Helen started volunteering at The Arts Depot as a greeter and, when a studio vacancy came open in 1999, she decided that she would like to be in a studio. She applied and was selected, working alongside Janet Rasnick. In 2006 Helen was diagnosed with a second case of breast cancer and underwent chemotherapy from February to May. Sadly, she had returned to the studio for only a week before Janet entered the hospital for cancer treatment and died little more than a year later. Penny Hite now shares the studio.

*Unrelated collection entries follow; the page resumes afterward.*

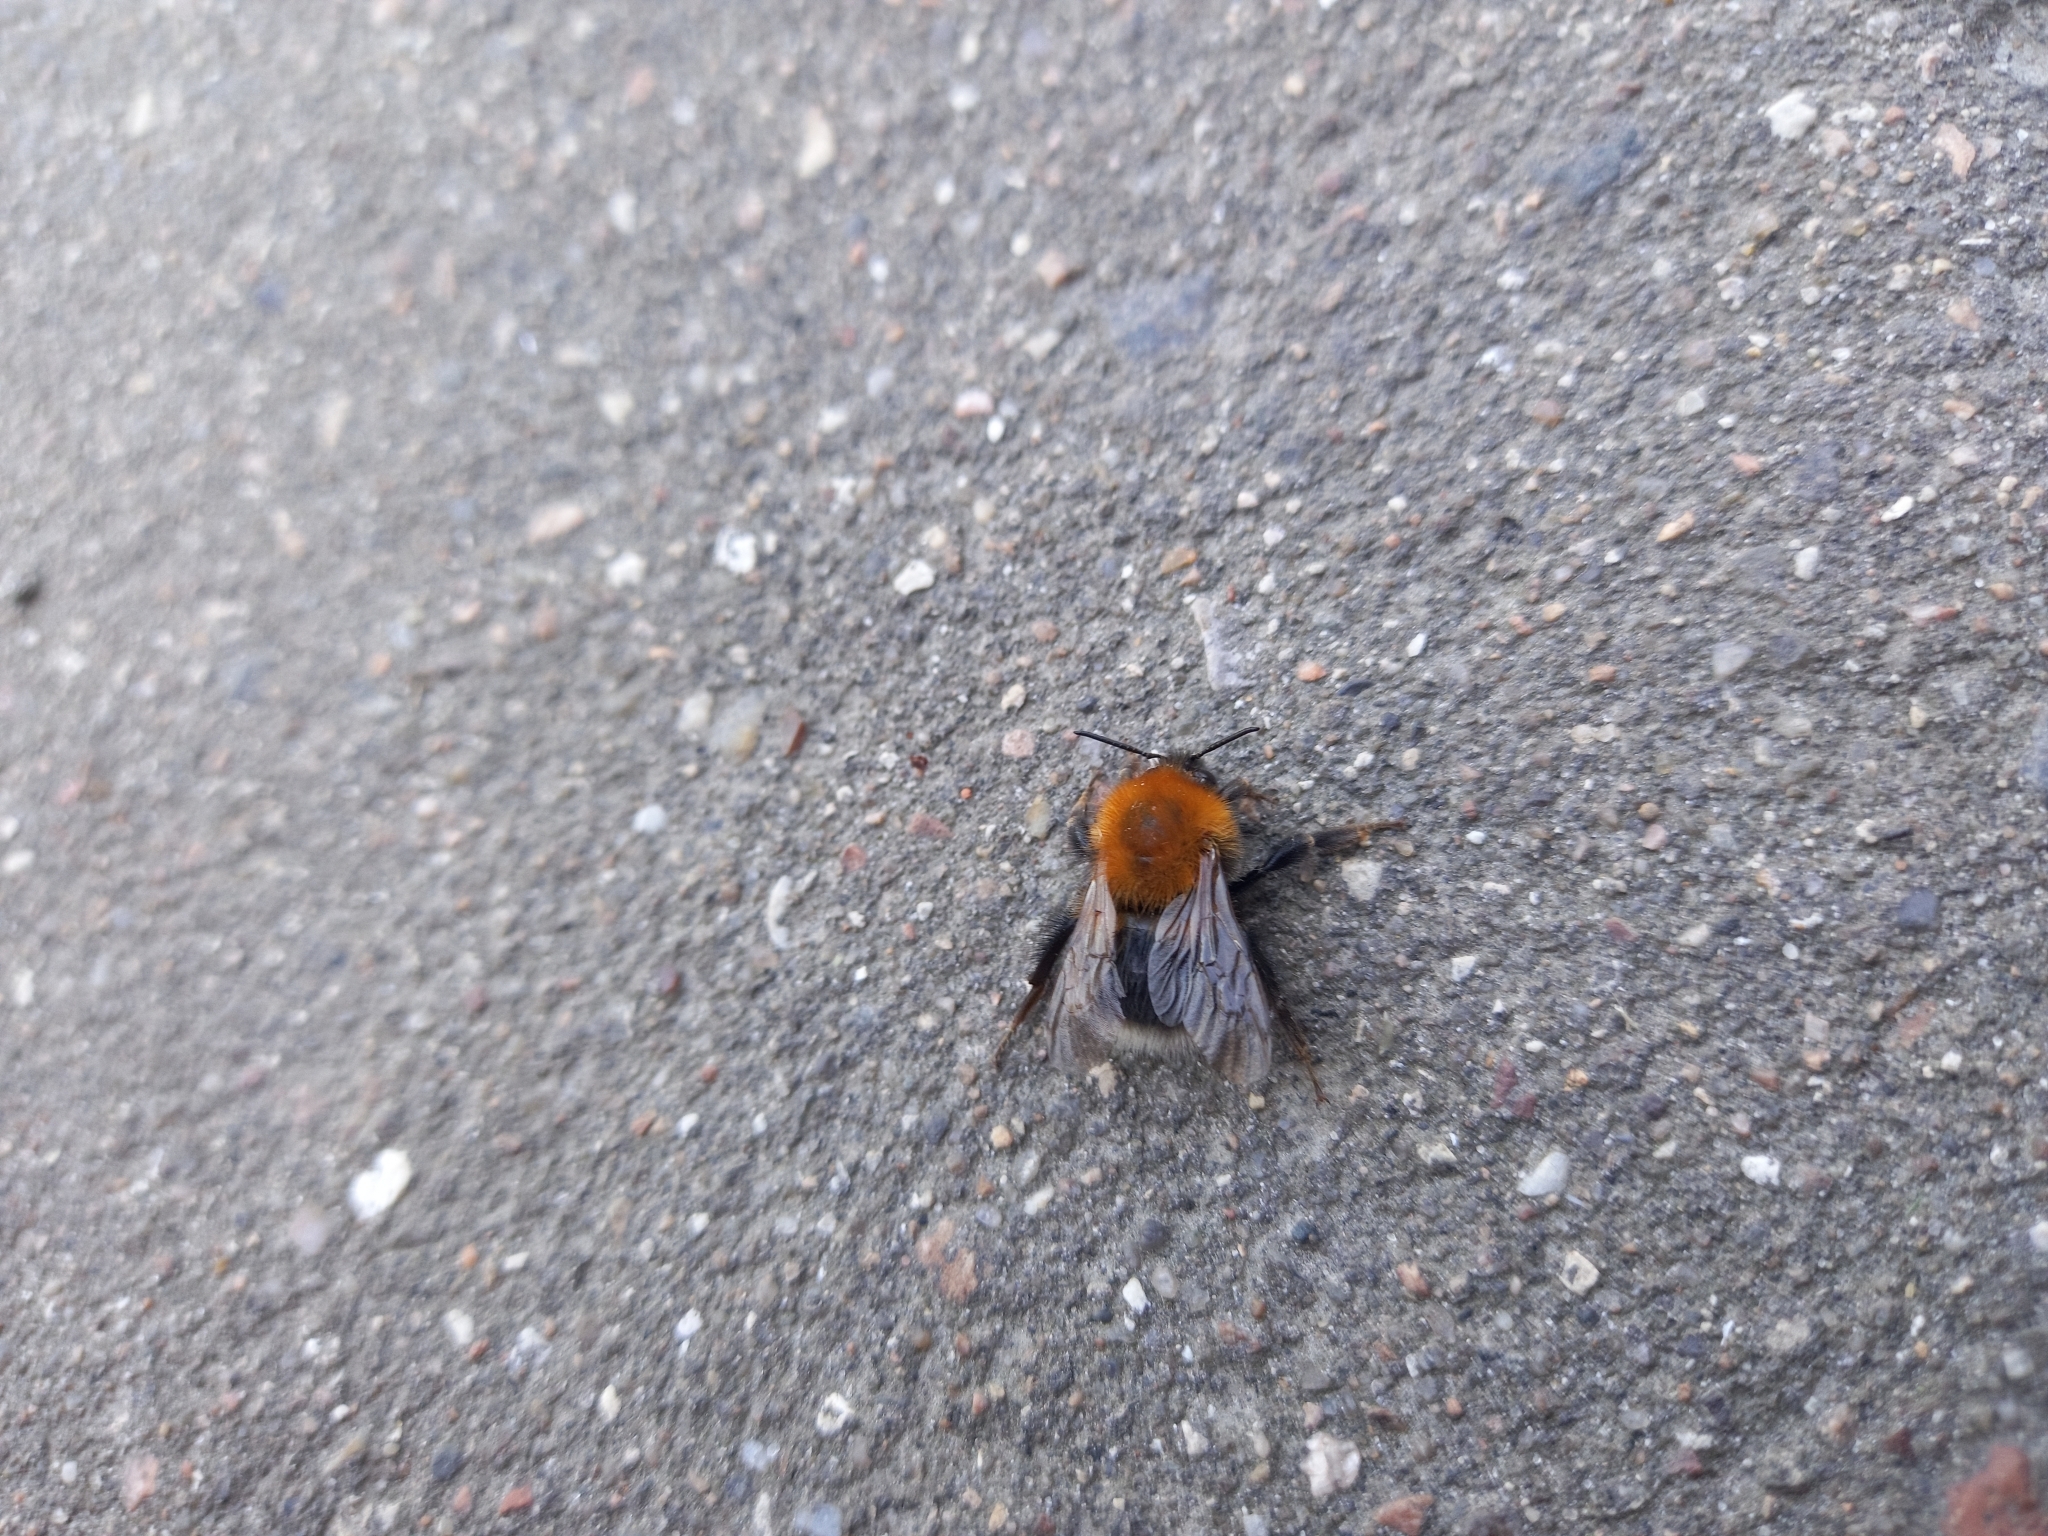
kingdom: Animalia
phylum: Arthropoda
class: Insecta
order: Hymenoptera
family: Apidae
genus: Bombus
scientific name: Bombus hypnorum
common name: New garden bumblebee
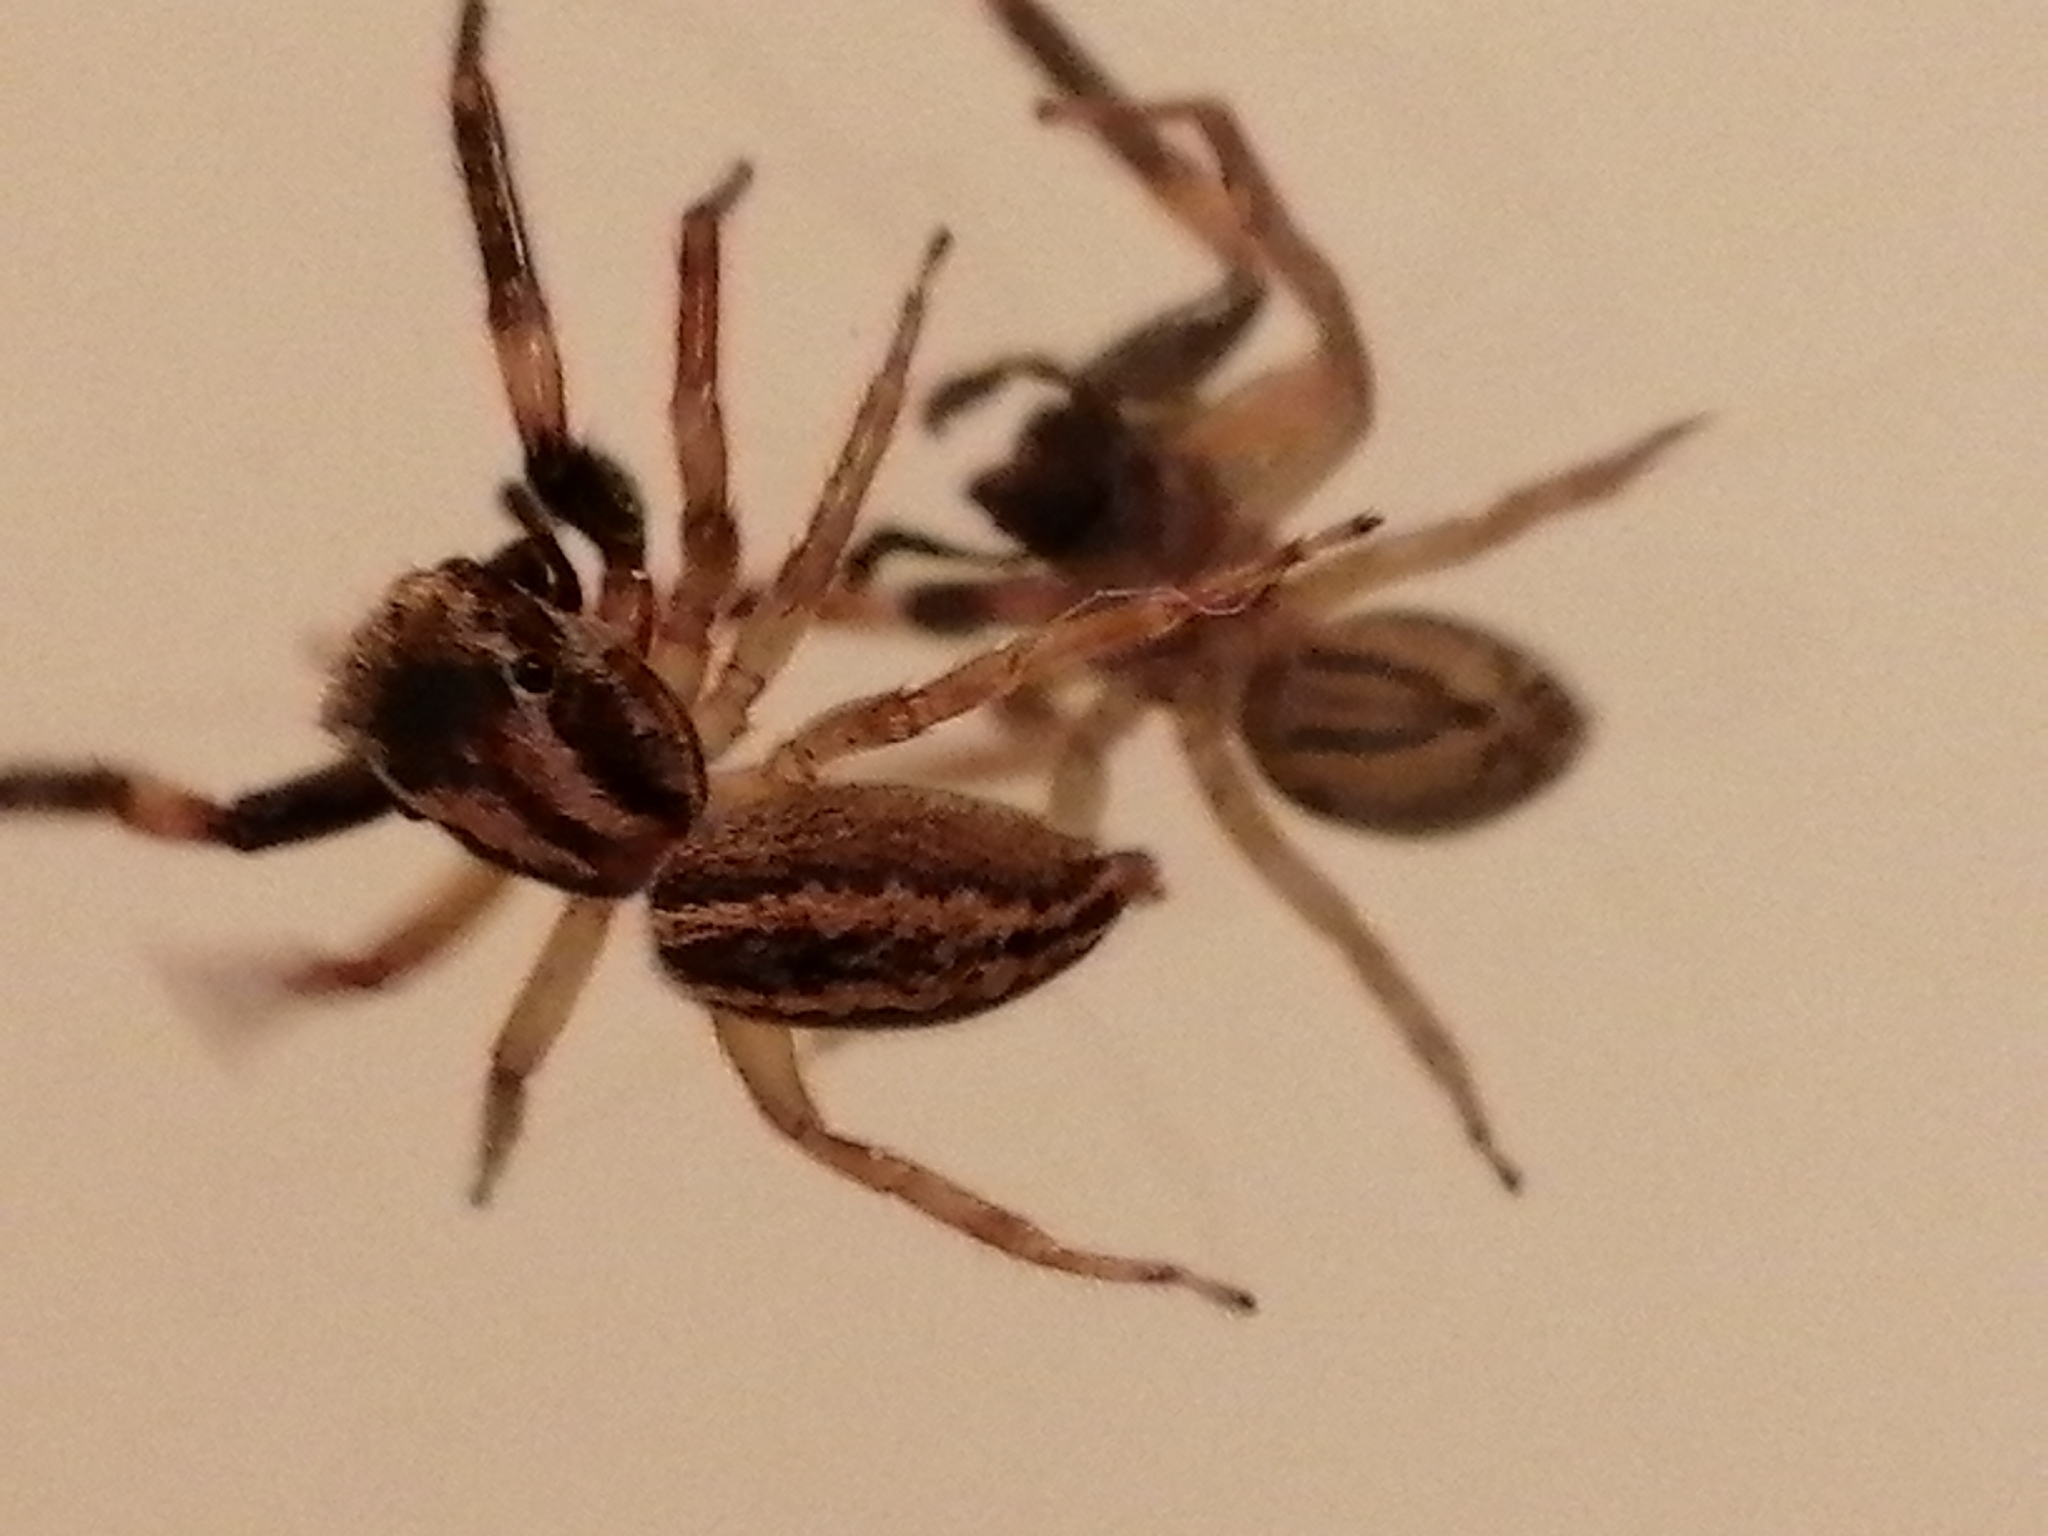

Helen finds the Depot a supportive environment, a place to receive feedback from other artists and share creative experiences. She also enjoys interacting with customers and listening to their stories which often involve family or friends who weave. Since the closing of the Starving Artist restaurant and the recent Depot Square renovation construction work , the number of tourists has dwindled, but Helen is hopeful that more local residents will discover the Arts Depot and enjoy all the exhibits and activities that go on here.
In the near future, while continuing to weave and knit, Helen has begun to experiment more with other media. Especially interested in the decorative artists of the Art Nouveau and Art Deco periods, she hopes to create some two-dimensional work, reflecting that style. Who knows what will appear in her studio soon!
Son Peter has earned an MFA degree in ceramics, specializing in sculpture and currently teaching art at Gettysburg College in Pennsylvania. Although he claims to be ignorant about the source of his artistic talent, certainly he speaks in jest. Nobody could be blind to the undeniable talents of his mother.